Еще один востребованный способ рассказать широкой публике о музыканте — это воспользоваться языком рейтинга, всевозможными цифрами и фактами. Это вполне объяснимо, так как понять профессиональный уровень артиста, посмотрев фрагмент его выступления, может далеко не каждый телезритель. Но если ему сказать, что герой программы дает свыше 150 концертов в год, или руководит оркестром, входящим в двадцатку сильнейших коллективов мира по версии солидного журнала, или имеет высокопоставленных персон в своих друзьях, то зритель получает возможность оперировать исчислимыми, а значит, ощутимыми и объективными показателями успешности музыканта. Таким образом, если шоу-бизнес, полностью построенный на рейтинге, порой пытается тщательно скрыть свой прагматизм, то классическая музыка, оказываясь в пространстве массмедиа, должна эти рейтинговые показатели предъявить и артикулировать.
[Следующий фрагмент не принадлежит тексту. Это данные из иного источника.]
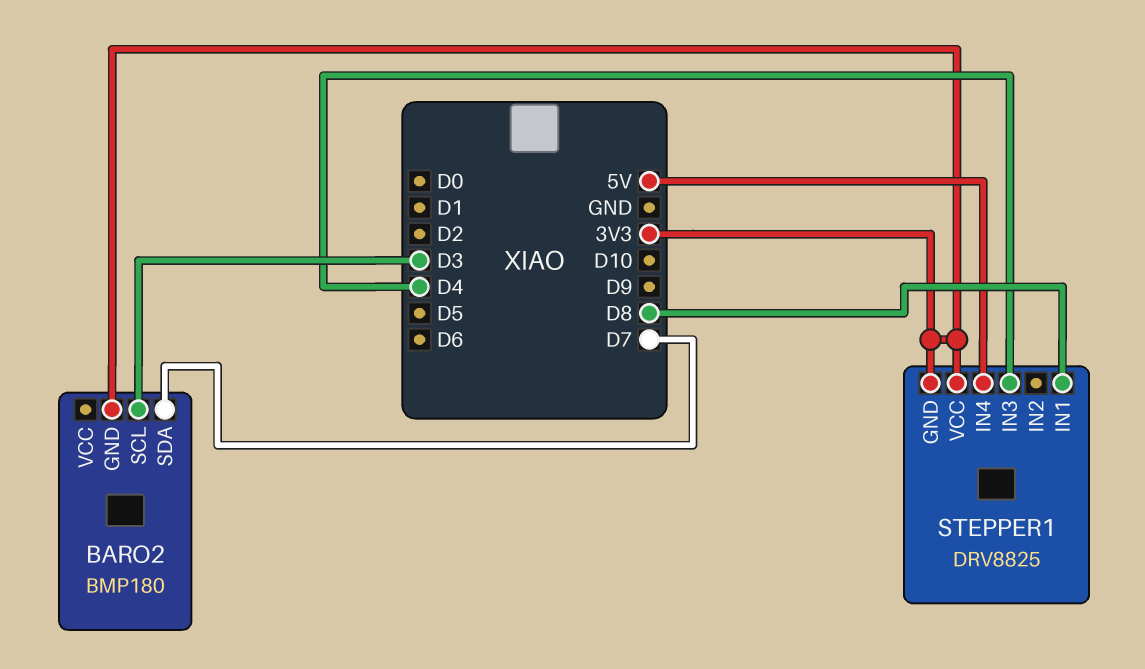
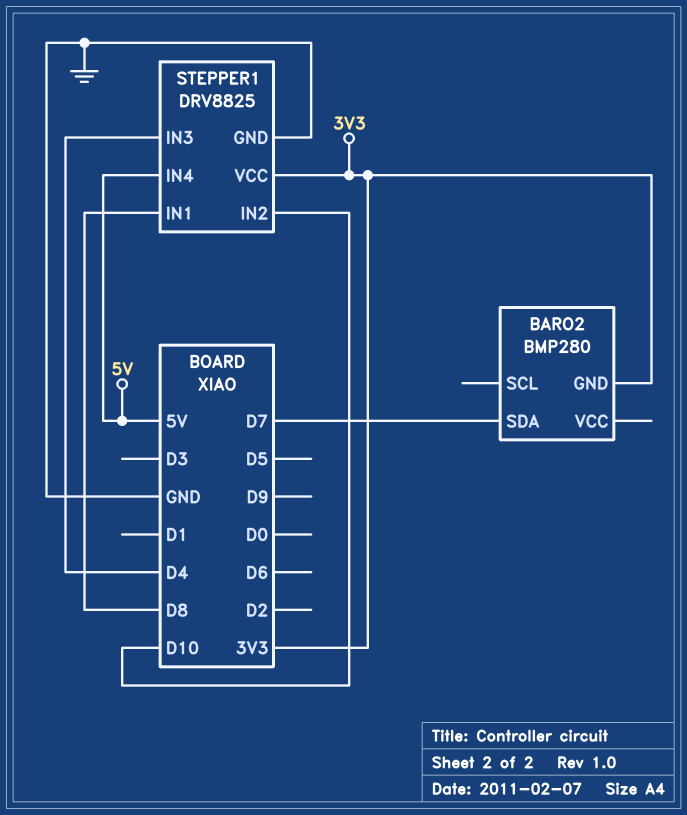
BARO2: BMP180 -> BMP280
BARO2 pin SCL: D3 -> none
STEPPER1 pin GND: 3V3 -> GND
STEPPER1 pin IN2: none -> D10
Эта закономерность обуславливается опять же тем, что ценность классической музыки должна быть не «умозрительной» (эстетической, духовной), а выражаться наглядно, быть проверяемой и даже материальной.
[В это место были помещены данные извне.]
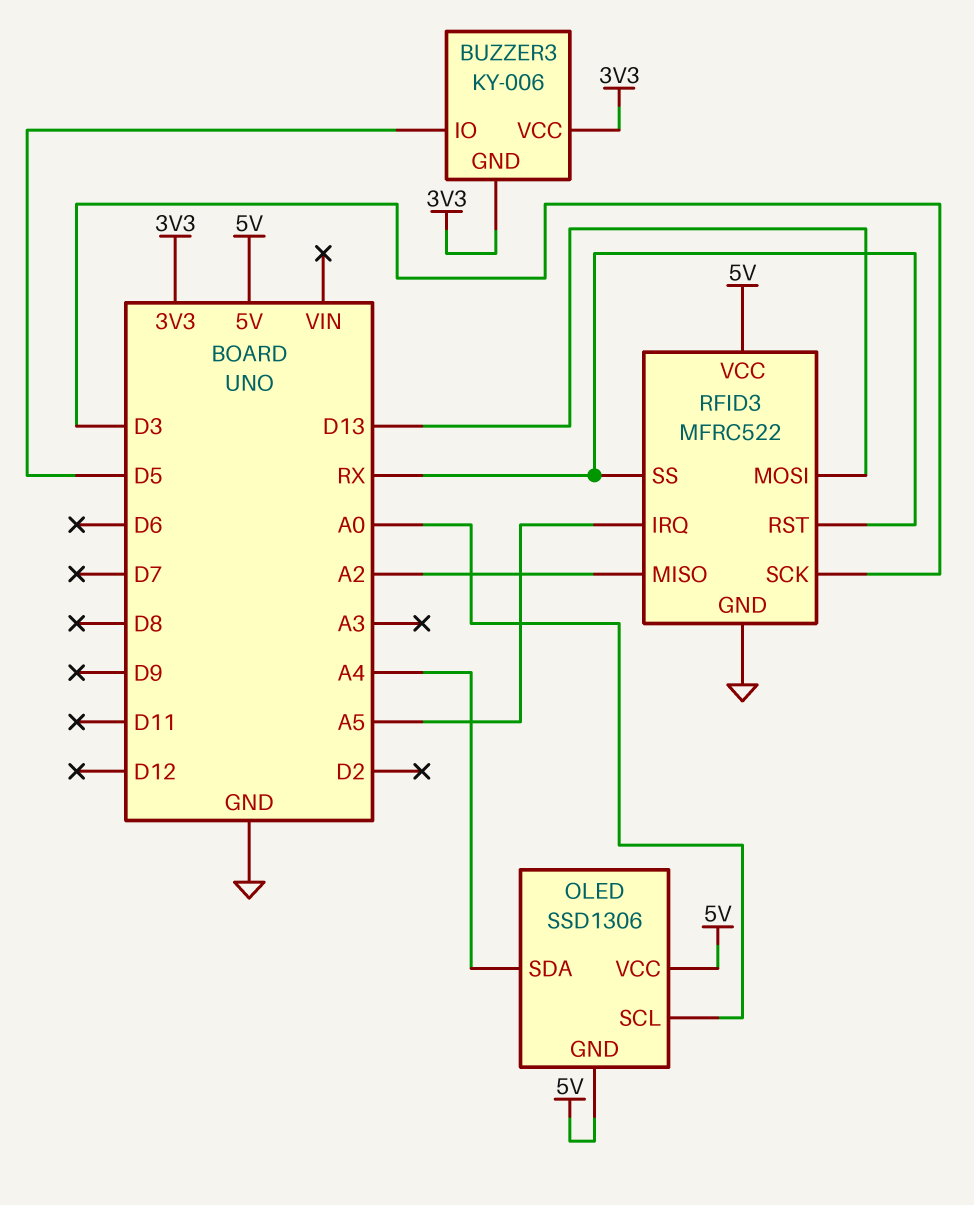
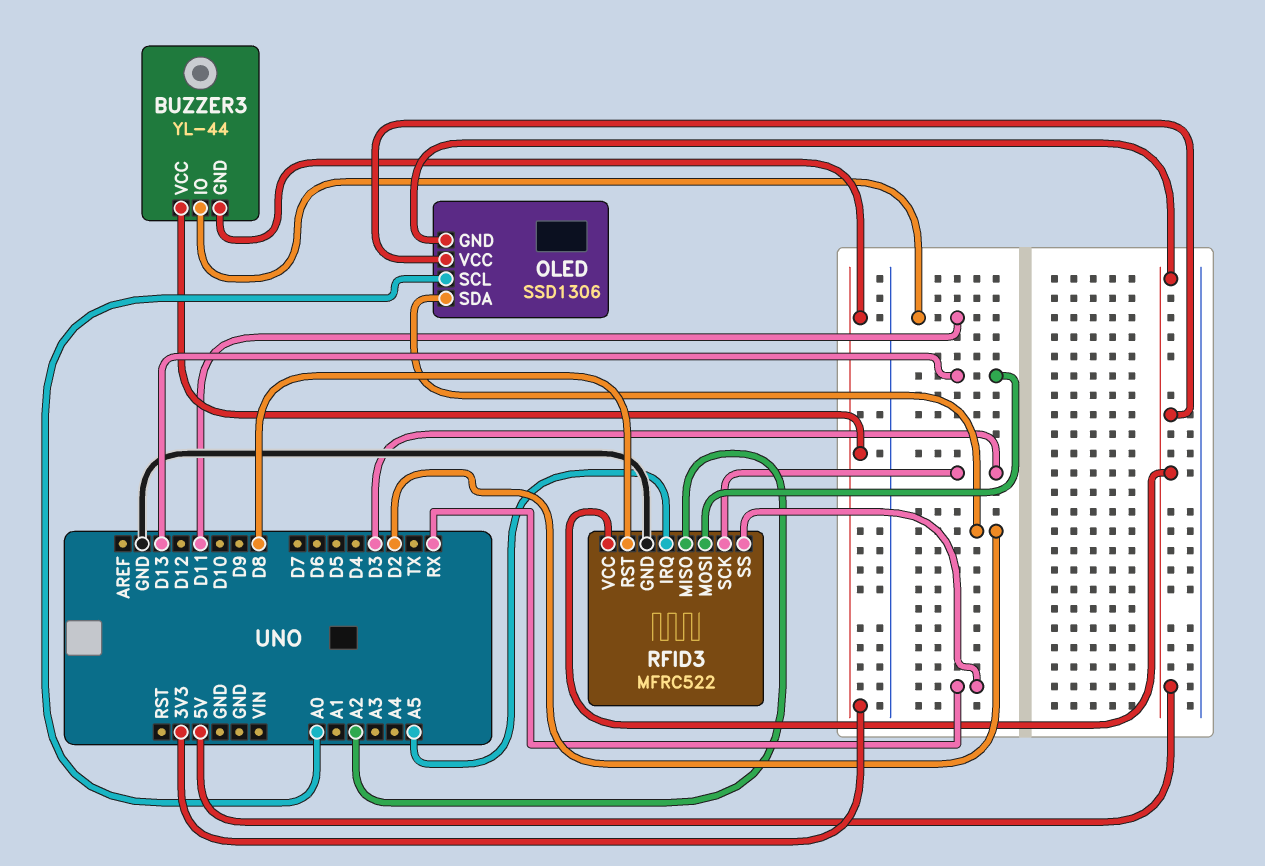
BUZZER3: KY-006 -> YL-44
BUZZER3 pin IO: D5 -> D11
OLED pin SDA: A4 -> D2
RFID3 pin RST: RX -> D8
В связи с этим характерным требованием телевидения по отношению к академическим музыкантам является необходимость демонстрации профессиональных навыков непосредственно в телестудии, здесь и сейчас. Это объясняется также спецификой самого телевидения, привыкшего подтверждать любую информацию «картинкой». Музыканту недостаточно прийти в студию и говорить о музыке, ему желательно еще что-либо исполнить. Поэтому Денис Мацуев, оказавшись гостем программы «Прожекторперисхилтон», в первую очередь садится за рояль, Игорь Бутман также приходит с саксофоном в гости к Максиму Галкину, Дмитрий Дибров предлагает Дмитрию Хворостовскому спеть прямо в студии, Михаил Казиник выступает в аналитической программе «Без цензуры»[216] в дуэте со скрипкой и т. д. Даже Николая Цискаридзе при случае вынуждают станцевать под отнюдь не классическую музыку Deep purple и «Любэ» («Центральное телевидение», НТВ). Если же в студии не оказывается искомого музыкального инструмента, то в эфир непременно монтируется запись выступления артиста. Причем важно, что зачастую показываются самые виртуозные моменты, так как беглость пальцев — это опять же всем понятный и неопровержимый аргумент мастерства. Ровно по этой же причине в видеоряде с концерта предпочтение отдается заключительным пассажам музыкального произведения и следующим далее бурным овациям зрительного зала, как еще одному безоговорочному доказательству востребованности и успешности музыканта.

Таким образом, несмотря на то что академические музыканты заявляют о противоположности, несовместимости «высокого» искусства и их собственной деятельности с запросами и потребностями массовой культуры, характер их взаимоотношений с массмедийной сферой свидетельствует об обратном настрое. Академические музыканты, как представители современного общества, во многом подвержены его стереотипам и комплексам, главный из которых выражается в том, что профессиональная успешность и творческая состоятельность артиста зачастую измеряется степенью его популярности и известности у широкой аудитории. Поэтому так или иначе академические музыканты стремятся соответствовать духу своего времени, отвечать запросам и потребностям современного общества, тем самым актуализируя и подтверждая ценность классической музыки как в глазах общественности, так и для самих себя.

4. Классическая музыка в форматах коммерческого ТВ

Массовая культура не только втягивает в свой водоворот действительных представителей классической музыки, но и «примеряет» ее образы и символы на собственных героев. Причем данная замена настоящих академических музыкантов лицедействующими персонажами снимает многие проблемы в интерпретации собственного содержания классических произведений. В данном случае классическая музыка оказывается привлекательным имиджевым ресурсом, используемым в самых различных контекстах.